Caïn
7.4
Caïn

livre de José Saramago (2009)

Ou la réécriture d'une partie de la Genèse par José Saramago.
Le livre s'ouvre sur la création d'Adam puis de Eve par Dieu (le tout sans aucune majuscule, comme à l'accoutumé chez Saramago). Très vite, nos deux tourtereaux s'ennuient à mourir et finissent par croquer le fruit défendu. Courroux du tôlier qui vire les contrevenants manu militari. Jusque là, rien de très original si ce n'est le ton foncièrement irrévérencieux de l'auteur. On est en terrain connu. Là où cela se corse (comme dirait Napoléon), c'est la réaction de l'auteur qui n'hésite pas à prendre le lecteur à témoin pour demander des comptes au Seigneur. Et quoi Seigneur ! Si tu tenais à protéger absolument ce fruit, ne pouvais tu pas ériger une solide barrière de barbelés autour de l'arbre ? N'es tu pas finalement le seul responsable de ce regrettable épisode ? Le ton est donné et l'on suivra tout au long de ce livre sacrilège les pérégrinations de Caïn, rejeton du couple fautif qui tua son frère Abel et que Dieu condamna à l'errance. On croisera Lilith, Abraham, Isaac, Loth, Job, Noé... On assistera à la destruction de Sodome et Gomorrhe et au Déluge et écoutera les récriminations de Caïn reprochant sans cesse à Dieu sa profonde inhumanité, sa cruauté envers les hommes et des massacres perpétrés en son nom.
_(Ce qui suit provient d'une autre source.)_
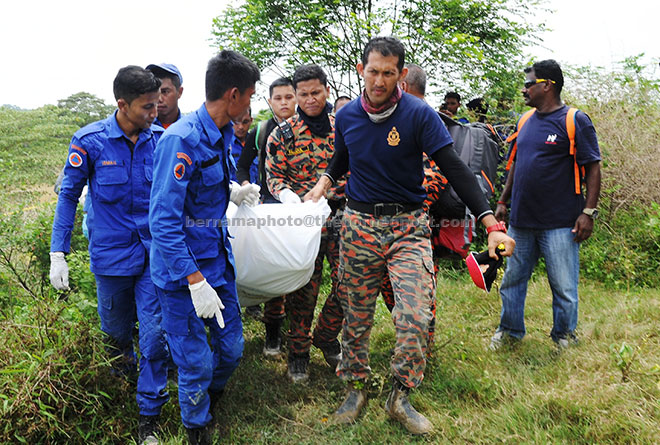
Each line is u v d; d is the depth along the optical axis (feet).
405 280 8.52
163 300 7.85
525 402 8.92
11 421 7.82
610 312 12.54
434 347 11.26
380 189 8.75
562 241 10.94
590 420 8.16
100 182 8.86
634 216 17.99
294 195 10.30
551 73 10.96
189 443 8.28
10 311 11.30
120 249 8.86
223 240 8.28
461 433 8.38
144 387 8.54
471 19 23.63
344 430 8.93
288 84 12.56
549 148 10.88
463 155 10.69
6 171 20.48
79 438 8.34
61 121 93.71
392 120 8.37
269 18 24.08
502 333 11.89
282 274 9.61
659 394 8.50
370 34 21.36
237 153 14.93
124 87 8.53
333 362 11.12
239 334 8.64
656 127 18.83
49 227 14.06
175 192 7.37
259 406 9.75
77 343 8.95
Un livre qui ne peut laisser indifférent, que l'on soit croyant ou non. Les lecteurs de grande foi religieuse, cette lecture sera sans doute difficile. Car Saramago invective Dieu. L'insulte purement et simplement à plusieurs reprises. Ce livre, destiné à choquer, atteint son but sans difficulté. Les athées jubileront de l'insolence de l'auteur, de la manière dont s'amusent les petites gens, sûres de leur impunité, face au spectacle d'un des leurs (plus courageux que les autres) demandant des comptes à l'autorité supérieure. On salive abondamment en comptant les points, guettant une réaction du Seigneur qui ne saurait tarder.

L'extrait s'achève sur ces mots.